Nika Noir Dorm May 2026
“You live like a suspect,” her roommate once said.
Nika lit a cigarette she didn’t inhale, watched the smoke curl toward a water-stained ceiling. “Everyone does,” she said. “Most just decorate better.”
Inside, the world went monochrome.
The hallway smelled of instant ramen, damp wool, and the ghosts of broken promises. Nika’s dorm was the last door on the left, the one where the flickering fluorescent light had given up three weeks ago. She liked it that way.
Her desk wasn’t for studying. It was for staring. A half-empty mug of cold black coffee sat beside a Zippo that hadn’t sparked in months.

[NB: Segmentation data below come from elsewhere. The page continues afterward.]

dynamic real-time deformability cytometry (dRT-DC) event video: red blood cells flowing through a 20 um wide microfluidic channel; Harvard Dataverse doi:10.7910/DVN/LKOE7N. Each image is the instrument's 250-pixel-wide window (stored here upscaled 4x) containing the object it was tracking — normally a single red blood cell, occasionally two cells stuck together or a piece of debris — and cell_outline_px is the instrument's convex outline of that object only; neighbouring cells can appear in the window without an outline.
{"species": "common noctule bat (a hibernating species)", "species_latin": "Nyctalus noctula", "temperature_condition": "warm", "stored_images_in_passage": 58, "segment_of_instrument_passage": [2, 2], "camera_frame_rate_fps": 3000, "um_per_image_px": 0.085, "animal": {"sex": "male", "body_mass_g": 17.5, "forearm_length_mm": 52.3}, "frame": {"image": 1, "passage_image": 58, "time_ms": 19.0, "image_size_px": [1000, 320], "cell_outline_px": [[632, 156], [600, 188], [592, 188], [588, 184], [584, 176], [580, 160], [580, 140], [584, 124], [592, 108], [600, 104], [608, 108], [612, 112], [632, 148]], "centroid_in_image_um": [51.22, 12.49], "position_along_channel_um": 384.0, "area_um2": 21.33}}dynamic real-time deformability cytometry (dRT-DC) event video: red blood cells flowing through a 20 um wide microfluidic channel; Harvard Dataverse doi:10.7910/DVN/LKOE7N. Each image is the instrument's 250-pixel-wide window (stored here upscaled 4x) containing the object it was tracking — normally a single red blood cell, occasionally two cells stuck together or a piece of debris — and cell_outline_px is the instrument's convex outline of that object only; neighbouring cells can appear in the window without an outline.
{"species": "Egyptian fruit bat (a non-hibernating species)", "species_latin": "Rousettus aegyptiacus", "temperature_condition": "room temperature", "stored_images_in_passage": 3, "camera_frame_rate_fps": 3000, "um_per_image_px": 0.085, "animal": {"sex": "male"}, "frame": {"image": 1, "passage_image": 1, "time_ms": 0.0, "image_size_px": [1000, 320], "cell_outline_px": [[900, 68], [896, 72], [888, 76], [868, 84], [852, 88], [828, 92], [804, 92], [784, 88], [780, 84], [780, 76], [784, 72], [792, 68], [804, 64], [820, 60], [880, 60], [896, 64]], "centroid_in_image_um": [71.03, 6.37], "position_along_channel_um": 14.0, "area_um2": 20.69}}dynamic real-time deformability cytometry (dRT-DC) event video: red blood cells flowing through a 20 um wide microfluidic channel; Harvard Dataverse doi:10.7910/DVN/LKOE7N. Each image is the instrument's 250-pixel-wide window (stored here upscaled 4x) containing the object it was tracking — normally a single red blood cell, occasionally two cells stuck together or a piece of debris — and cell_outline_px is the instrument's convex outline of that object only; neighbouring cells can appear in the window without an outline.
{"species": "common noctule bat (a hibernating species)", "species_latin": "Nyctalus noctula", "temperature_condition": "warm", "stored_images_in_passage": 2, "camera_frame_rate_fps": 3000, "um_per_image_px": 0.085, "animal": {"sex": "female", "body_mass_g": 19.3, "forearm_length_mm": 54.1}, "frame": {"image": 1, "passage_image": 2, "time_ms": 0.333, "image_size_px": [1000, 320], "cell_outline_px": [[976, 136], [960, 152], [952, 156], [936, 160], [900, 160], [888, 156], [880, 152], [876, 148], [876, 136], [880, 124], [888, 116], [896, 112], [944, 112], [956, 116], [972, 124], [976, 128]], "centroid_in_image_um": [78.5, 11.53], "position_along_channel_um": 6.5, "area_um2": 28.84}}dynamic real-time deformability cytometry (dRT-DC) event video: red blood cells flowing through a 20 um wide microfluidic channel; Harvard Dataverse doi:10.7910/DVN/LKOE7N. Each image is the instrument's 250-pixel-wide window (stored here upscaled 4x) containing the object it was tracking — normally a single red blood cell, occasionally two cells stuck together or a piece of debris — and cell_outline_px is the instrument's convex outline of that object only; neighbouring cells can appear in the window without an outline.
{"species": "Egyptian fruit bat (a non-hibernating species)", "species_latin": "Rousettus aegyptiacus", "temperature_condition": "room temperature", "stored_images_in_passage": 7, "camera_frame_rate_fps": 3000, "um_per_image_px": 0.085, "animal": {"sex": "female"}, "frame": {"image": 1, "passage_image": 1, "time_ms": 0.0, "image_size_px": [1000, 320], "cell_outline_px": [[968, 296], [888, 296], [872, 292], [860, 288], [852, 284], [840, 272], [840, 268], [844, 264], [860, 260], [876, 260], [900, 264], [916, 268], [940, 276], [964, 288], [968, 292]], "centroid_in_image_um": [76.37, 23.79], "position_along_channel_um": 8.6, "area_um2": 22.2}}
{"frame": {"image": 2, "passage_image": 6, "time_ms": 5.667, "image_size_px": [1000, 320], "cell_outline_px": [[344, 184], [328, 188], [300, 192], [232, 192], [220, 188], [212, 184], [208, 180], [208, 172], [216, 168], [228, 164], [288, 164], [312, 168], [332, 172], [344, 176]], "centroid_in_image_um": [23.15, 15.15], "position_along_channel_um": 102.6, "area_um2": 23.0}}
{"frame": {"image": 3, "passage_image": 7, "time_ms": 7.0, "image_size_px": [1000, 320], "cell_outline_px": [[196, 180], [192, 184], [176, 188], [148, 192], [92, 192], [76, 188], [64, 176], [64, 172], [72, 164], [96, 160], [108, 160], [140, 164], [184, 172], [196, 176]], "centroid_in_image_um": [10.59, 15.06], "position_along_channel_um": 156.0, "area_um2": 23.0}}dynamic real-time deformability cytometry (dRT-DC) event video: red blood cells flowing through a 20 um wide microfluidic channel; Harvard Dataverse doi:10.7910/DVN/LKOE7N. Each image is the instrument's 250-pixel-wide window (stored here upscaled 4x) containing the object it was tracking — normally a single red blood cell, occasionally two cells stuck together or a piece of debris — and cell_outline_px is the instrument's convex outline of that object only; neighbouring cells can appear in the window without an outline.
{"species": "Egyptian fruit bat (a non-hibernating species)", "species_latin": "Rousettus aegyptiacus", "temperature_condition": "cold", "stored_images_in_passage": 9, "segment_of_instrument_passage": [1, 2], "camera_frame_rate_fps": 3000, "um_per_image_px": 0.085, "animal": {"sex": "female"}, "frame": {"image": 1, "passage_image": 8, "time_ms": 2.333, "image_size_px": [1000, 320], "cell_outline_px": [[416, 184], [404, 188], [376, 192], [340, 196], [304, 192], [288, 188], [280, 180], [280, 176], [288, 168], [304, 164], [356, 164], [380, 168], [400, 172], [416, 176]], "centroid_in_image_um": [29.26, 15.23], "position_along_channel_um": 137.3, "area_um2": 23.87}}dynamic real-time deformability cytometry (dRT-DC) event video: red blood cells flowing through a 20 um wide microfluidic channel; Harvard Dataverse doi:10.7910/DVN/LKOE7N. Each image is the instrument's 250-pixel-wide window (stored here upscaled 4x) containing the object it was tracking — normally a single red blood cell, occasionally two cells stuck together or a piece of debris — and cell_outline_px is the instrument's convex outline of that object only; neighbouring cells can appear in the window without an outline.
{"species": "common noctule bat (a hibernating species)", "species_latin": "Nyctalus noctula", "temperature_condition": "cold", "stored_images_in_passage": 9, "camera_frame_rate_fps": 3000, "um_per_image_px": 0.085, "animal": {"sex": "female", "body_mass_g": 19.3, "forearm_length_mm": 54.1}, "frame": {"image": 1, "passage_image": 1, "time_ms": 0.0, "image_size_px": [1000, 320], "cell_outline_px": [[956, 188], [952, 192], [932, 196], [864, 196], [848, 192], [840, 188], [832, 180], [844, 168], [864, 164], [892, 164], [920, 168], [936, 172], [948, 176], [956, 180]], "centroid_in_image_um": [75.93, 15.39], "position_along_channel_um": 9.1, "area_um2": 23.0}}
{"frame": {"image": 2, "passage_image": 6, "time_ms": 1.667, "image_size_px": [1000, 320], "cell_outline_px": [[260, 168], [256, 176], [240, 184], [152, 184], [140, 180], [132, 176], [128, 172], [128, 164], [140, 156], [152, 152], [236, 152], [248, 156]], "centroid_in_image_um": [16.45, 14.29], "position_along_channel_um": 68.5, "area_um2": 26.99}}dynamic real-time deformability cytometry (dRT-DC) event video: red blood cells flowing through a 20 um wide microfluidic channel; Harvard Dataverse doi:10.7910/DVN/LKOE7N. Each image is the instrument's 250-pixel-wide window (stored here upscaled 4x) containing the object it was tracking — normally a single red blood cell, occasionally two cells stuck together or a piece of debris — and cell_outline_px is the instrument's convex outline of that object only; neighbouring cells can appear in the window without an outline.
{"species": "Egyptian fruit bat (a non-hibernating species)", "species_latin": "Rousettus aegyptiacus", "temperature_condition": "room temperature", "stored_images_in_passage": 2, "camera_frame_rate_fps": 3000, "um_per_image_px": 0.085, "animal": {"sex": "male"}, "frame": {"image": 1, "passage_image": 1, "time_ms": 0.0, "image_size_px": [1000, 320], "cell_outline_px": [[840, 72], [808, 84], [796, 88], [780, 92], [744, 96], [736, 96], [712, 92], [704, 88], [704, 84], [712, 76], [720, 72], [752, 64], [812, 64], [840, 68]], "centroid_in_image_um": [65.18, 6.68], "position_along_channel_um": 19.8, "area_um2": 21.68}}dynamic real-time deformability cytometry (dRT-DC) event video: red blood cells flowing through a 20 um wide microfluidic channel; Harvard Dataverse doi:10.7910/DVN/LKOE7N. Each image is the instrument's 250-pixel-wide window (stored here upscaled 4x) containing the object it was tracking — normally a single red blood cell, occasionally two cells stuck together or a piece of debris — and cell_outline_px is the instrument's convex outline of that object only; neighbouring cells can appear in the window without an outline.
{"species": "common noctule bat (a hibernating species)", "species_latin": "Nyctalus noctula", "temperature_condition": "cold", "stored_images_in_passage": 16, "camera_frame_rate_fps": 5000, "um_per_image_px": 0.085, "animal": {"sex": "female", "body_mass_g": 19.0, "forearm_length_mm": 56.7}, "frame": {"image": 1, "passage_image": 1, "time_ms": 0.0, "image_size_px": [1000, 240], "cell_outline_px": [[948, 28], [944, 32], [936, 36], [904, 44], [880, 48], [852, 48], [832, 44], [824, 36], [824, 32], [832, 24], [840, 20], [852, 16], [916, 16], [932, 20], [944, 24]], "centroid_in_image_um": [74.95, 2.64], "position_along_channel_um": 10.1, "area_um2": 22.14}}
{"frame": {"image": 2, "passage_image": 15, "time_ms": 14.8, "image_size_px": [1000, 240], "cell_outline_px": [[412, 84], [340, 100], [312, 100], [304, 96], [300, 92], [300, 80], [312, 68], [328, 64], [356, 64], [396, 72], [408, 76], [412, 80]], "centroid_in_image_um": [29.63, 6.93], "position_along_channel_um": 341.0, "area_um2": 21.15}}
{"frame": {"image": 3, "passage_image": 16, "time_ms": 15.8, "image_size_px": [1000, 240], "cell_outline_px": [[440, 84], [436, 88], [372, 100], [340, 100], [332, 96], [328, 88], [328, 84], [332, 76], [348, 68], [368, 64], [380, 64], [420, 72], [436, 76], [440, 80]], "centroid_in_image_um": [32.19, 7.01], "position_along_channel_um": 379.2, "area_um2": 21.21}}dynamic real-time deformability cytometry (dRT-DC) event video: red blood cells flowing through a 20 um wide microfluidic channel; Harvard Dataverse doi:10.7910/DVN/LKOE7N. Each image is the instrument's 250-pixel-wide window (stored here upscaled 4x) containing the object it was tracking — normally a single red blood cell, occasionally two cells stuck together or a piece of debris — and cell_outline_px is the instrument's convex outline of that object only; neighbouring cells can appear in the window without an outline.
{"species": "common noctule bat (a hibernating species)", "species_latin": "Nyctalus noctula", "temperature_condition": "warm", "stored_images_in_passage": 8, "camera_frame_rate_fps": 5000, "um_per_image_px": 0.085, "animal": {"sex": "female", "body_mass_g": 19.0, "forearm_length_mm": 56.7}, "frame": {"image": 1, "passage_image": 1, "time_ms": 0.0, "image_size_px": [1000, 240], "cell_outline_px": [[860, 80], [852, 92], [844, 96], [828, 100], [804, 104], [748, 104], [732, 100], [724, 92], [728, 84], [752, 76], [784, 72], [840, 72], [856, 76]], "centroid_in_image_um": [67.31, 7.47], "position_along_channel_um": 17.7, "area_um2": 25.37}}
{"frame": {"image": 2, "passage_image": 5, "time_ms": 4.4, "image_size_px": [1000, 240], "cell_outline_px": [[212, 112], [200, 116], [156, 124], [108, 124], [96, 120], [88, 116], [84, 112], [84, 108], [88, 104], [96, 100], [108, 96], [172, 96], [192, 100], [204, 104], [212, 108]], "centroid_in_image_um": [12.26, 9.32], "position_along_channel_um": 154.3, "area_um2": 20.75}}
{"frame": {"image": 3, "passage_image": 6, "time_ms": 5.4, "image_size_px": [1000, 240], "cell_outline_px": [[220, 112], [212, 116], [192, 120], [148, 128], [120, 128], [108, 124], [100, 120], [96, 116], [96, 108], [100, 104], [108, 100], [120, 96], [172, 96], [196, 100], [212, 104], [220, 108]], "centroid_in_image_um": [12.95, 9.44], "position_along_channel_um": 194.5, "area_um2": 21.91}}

The window faced a brick wall — no view, just texture. She traced the mortar lines with her eyes at 2 a.m., imagining they were escape routes. nika noir dorm
The bed was a crime scene of tangled sheets and unresolved thoughts. A single desk lamp with a torn shade cast long, accusing shadows across the floor. In the corner, a vinyl record spun silent — the needle lifted, but the ghost of Billie Holiday still hung in the air, wondering where all the good men had gone.
Nika herself sat cross-legged on the floor, back against the radiator, wearing an oversized black sweater and a stare that could curdle milk. She wasn’t sad. She was noir . Sadness had a beginning and an end. Noir just was — like rain on a Tuesday, like a confession you never meant to make. “You live like a suspect,” her roommate once said
Outside, someone laughed — bright, careless. Inside, the radiator hissed a secret. Nika closed her eyes and let the darkness settle over her like a coat that fit perfectly, even if it had never belonged to anyone else.